━━━ Extract to read

Skip to main content
If you create a Document Splitter skill, the document processing flow will end with a Splitter Script activity. This final step serves for splitting the flow of pages in a transaction into a set of documents. Unlike other activities, this activity processes all pages in a transaction at once.

Setting Up the Activity

To set up the activity, do the following:
  1. Add possible document types by clicking the plus icon on the Splitter Script Properties pane and creating classes one by one.
  2. Click Script Editor on the Splitter Script Properties pane.
  3. Set up a script that will determine how pages are assembled into documents. The script has access to all pages of a transaction. The common scenario is to iterate through pages checking each time if a page starts a new document. If it doesn’t, it is appended to the previous document. For a detailed description of objects that can be used in your script, see Object model.
  4. Click Save.

Sample Scripts

In this section you will find sample scripts that correspond to a variety of Document Splitter skill use cases. All the following script examples assume that a field called “ResultClassId” exists in the document definition. This field should contain the document class.

Separating Documents of the Same Type

The input file contains invoices from one vendor for a certain period. The first page of each invoice contains the invoice number. The first page of a document may contain specific data, e.g. a title or an invoice number. To determine that the current page is the first page of a new document, you need to check if the corresponding field was found on the page. You can also analyze the field values on the consecutive pages (e.g. page numbers or invoice numbers). In the following example, we compare the invoice numbers found on two consecutive pages and check if the “FirstPageMarker” field was found on the current page. If the field was found or if the invoice number differs, the current page is considered to be the first page of a new document.

━━━━━━

• [Task statement] Write out everything in the Splitter Script text from "To set up the" down to and including "one by one.", word for word.

━━━ Recorded information

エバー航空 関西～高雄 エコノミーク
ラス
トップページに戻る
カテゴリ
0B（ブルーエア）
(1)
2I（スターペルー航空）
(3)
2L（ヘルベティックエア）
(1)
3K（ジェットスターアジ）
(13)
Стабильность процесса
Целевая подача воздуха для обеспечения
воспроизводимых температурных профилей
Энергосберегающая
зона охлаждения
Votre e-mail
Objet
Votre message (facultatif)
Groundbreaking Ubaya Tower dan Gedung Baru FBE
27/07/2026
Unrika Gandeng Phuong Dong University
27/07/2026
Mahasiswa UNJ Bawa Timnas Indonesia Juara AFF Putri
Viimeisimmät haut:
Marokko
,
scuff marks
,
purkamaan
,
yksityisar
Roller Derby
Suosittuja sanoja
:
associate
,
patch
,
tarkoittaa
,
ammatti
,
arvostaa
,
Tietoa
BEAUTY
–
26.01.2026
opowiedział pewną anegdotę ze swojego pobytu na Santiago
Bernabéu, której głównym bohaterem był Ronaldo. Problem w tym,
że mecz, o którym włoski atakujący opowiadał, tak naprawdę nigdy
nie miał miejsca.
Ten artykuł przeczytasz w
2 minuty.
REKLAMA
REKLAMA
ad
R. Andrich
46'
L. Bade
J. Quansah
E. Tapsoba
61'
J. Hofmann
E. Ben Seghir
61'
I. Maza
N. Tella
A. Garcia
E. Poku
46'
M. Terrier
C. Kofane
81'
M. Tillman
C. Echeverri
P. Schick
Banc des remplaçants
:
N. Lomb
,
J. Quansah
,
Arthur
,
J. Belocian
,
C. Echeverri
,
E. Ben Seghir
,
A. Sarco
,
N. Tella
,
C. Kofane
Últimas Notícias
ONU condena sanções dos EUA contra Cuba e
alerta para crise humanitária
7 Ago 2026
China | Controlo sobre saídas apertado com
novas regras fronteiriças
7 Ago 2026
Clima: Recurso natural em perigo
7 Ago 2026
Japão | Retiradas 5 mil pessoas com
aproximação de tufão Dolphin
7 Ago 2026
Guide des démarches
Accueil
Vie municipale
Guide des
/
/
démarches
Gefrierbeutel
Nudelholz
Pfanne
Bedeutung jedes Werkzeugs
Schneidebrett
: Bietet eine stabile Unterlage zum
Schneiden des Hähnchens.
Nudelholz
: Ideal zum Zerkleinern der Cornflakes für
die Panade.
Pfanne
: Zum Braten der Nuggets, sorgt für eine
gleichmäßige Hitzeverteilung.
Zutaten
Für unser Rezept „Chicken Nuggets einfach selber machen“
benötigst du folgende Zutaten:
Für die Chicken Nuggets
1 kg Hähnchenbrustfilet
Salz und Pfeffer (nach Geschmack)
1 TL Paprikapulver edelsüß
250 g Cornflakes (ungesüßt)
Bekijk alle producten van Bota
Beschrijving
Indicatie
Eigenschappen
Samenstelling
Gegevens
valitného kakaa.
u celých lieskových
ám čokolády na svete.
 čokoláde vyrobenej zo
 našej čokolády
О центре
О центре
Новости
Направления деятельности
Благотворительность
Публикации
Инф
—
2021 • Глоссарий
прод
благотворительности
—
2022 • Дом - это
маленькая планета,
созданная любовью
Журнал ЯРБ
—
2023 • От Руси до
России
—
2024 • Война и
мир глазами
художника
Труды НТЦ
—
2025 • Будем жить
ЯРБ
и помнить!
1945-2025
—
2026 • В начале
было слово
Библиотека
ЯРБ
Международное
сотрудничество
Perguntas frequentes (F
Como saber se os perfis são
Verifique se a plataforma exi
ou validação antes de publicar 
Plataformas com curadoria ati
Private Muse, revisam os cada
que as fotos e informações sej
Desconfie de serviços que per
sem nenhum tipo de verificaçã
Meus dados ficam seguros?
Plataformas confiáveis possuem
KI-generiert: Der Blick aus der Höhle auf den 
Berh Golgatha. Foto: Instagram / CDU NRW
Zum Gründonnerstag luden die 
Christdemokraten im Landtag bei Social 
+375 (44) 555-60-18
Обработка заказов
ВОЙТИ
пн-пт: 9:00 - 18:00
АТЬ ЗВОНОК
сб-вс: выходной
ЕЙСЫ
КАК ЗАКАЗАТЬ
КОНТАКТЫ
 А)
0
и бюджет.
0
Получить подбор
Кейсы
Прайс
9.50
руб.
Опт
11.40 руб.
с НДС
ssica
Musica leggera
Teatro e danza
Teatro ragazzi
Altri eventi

━━━━━━

• [Response area]
To set up the activity, do the following:
  1. Add possible document types by clicking the plus icon on the Splitter Script Properties pane and creating classes one by one.